As the following graph shows, the performance impact of JSON tables was immediately obvious. Even for a single thread, queries were taking over 10 seconds. There seemed no point in investigating further.

The main reason for this performance degradation is that JSON tables are enormous, and won’t easily fit into the buffer pool. Given that numeric and date types will be encoded as strings (rather than their native data format), there’ll be a significantly larger number of disk blocks used for storage. Additionally, it’s likely (although not confirmed) that MySQL reads all JSON columns into memory, even if they’re not required for the query.

Although it’s not the key bottleneck, there’ll also be a non-trivial amount of overhead to parse a JSON column (containing 100 virtual columns), extract the specific column we’re interested in, and then convert that column’s value into a native number or date.

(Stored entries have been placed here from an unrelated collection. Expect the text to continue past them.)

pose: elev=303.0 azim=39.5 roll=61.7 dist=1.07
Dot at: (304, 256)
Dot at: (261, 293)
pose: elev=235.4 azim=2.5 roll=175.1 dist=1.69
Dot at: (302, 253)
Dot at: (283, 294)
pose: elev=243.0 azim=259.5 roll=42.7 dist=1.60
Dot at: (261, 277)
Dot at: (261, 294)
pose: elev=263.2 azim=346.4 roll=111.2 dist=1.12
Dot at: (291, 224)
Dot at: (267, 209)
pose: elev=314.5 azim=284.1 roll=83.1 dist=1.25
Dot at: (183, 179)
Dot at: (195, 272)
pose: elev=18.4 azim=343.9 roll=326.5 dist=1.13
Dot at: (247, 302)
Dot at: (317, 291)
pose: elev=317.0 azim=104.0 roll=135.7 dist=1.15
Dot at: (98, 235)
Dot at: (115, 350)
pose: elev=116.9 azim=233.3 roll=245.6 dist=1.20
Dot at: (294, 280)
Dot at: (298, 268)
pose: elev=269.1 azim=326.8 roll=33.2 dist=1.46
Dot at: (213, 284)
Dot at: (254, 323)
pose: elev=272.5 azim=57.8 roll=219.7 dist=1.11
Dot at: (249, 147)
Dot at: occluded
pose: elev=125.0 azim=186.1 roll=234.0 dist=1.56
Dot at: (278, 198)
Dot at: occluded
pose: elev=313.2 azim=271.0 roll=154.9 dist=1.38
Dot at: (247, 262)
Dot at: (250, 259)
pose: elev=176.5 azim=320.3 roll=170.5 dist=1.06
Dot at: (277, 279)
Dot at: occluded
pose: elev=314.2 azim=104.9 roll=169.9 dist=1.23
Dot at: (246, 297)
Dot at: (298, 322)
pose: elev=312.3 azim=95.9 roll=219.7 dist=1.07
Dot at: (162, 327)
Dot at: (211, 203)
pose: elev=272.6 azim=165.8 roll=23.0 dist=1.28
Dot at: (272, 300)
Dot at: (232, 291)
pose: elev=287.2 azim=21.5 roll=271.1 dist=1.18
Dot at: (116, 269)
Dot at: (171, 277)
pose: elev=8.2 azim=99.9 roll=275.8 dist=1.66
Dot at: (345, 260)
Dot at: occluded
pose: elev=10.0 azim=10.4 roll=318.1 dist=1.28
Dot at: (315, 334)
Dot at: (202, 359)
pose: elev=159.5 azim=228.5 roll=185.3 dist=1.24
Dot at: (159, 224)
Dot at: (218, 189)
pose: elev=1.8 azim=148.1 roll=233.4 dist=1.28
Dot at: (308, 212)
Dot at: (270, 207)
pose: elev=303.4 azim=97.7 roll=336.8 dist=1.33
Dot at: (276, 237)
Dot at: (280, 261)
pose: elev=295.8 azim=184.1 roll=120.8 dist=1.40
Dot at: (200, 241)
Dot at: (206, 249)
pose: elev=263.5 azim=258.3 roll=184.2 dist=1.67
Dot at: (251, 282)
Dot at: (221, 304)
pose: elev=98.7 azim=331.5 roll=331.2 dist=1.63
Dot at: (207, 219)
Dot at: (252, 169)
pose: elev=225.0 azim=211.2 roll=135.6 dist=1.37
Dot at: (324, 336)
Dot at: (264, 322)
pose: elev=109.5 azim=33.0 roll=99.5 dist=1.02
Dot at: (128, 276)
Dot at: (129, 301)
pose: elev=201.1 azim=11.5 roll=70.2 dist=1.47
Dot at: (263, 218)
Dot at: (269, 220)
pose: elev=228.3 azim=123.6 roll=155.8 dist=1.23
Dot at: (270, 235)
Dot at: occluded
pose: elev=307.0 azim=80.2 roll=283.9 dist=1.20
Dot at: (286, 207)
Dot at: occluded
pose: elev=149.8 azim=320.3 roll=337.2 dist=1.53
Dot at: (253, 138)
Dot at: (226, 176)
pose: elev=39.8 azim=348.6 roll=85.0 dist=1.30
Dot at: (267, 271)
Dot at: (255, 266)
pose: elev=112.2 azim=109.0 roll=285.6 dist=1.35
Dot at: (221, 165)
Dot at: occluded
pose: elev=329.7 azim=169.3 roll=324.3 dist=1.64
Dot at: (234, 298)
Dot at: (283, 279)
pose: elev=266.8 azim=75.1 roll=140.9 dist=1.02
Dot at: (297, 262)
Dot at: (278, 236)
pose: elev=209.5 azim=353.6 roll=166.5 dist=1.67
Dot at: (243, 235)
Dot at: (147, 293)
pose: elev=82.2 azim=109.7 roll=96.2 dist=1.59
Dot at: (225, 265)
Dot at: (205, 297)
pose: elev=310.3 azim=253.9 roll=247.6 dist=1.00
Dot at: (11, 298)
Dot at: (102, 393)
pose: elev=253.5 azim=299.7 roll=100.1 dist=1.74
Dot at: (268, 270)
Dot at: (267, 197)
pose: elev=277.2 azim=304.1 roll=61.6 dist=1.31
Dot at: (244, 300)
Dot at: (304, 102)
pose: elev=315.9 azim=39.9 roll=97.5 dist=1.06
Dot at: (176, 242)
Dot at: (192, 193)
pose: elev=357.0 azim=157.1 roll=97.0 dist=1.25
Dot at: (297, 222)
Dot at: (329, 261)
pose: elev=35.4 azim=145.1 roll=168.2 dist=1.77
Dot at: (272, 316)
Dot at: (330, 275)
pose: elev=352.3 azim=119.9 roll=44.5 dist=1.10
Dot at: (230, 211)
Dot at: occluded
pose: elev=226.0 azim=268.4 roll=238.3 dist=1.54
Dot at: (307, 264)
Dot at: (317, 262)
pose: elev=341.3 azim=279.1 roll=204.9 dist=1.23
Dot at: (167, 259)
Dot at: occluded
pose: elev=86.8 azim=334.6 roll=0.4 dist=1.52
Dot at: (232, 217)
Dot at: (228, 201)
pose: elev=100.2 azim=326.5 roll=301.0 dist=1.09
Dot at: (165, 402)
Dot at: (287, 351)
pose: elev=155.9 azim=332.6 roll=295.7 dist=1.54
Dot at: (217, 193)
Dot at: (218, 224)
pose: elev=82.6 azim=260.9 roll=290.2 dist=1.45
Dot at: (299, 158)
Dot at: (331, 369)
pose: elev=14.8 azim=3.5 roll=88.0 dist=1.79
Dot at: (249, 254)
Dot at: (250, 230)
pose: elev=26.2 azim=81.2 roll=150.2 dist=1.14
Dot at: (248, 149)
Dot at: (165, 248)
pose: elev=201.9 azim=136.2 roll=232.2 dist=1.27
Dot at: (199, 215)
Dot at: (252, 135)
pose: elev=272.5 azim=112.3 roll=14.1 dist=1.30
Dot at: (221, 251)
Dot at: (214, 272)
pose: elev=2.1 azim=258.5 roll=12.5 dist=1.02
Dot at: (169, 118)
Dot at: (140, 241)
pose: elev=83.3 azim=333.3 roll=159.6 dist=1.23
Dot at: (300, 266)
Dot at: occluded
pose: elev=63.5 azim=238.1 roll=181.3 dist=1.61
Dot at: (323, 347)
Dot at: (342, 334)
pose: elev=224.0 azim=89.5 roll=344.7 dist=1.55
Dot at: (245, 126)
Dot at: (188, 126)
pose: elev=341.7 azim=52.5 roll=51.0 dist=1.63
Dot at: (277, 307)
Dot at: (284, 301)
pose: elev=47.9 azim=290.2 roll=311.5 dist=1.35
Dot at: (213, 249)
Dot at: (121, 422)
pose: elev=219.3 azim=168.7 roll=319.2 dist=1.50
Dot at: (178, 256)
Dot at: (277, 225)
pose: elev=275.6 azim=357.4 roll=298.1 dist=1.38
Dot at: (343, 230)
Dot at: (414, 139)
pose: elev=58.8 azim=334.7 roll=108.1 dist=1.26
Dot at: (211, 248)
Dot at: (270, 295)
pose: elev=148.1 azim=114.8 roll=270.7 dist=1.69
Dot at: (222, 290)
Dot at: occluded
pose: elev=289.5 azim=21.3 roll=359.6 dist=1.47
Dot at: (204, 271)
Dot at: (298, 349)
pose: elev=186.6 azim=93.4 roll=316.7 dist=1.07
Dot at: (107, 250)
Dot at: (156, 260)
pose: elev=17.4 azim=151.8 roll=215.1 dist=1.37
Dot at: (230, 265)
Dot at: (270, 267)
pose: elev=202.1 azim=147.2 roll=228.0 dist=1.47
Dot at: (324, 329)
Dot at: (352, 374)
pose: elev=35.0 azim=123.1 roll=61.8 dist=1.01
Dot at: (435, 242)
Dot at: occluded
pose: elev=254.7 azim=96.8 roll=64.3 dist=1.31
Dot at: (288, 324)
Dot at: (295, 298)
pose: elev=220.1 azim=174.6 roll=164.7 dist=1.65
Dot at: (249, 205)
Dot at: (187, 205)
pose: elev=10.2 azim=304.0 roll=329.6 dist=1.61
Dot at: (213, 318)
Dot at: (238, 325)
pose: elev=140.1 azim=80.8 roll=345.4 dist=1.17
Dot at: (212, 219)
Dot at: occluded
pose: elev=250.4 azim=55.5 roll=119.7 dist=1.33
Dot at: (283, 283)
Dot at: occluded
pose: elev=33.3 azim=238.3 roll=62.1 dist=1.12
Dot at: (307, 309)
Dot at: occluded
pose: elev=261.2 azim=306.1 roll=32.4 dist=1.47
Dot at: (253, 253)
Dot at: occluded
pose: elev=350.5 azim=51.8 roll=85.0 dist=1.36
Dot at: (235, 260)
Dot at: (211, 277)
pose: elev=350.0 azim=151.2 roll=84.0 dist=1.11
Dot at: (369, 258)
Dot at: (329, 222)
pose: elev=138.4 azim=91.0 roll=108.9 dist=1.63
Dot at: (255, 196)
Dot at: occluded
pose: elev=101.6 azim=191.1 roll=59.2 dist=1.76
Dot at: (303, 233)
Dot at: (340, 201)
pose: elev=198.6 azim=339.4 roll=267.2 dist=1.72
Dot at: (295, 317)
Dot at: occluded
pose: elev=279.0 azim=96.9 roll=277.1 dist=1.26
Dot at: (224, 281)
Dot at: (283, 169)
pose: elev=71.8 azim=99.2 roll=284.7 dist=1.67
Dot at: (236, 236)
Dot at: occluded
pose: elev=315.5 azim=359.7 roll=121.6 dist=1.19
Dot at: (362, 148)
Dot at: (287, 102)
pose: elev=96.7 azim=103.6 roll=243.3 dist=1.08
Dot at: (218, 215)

The impact of this slowdown was anecdotally experienced when first constructing the JSON test driver on much small tables.

The obvious conclusion is that JSON tables are far less performant than joined table, and are therefore not worth considering further.

Conclusion

In summary, we can support 1000-column tables in MySQL, although with a few caveats:

  • Joining narrow sub-tables to make a single wide-table is the best approach. The alternative of using JSON objects to create virtual columns was far less efficient.
  • Application code must only join the sub-tables required for the query, rather than joining all sub-tables. This reduces the CPU and RAM needed by join operations, and reduces the working set of database blocks in the buffer pool.
  • Since wide-tables require a larger number of database blocks than narrow tables, the impact of cache-misses in the MySQL buffer pool becomes a lot more apparent.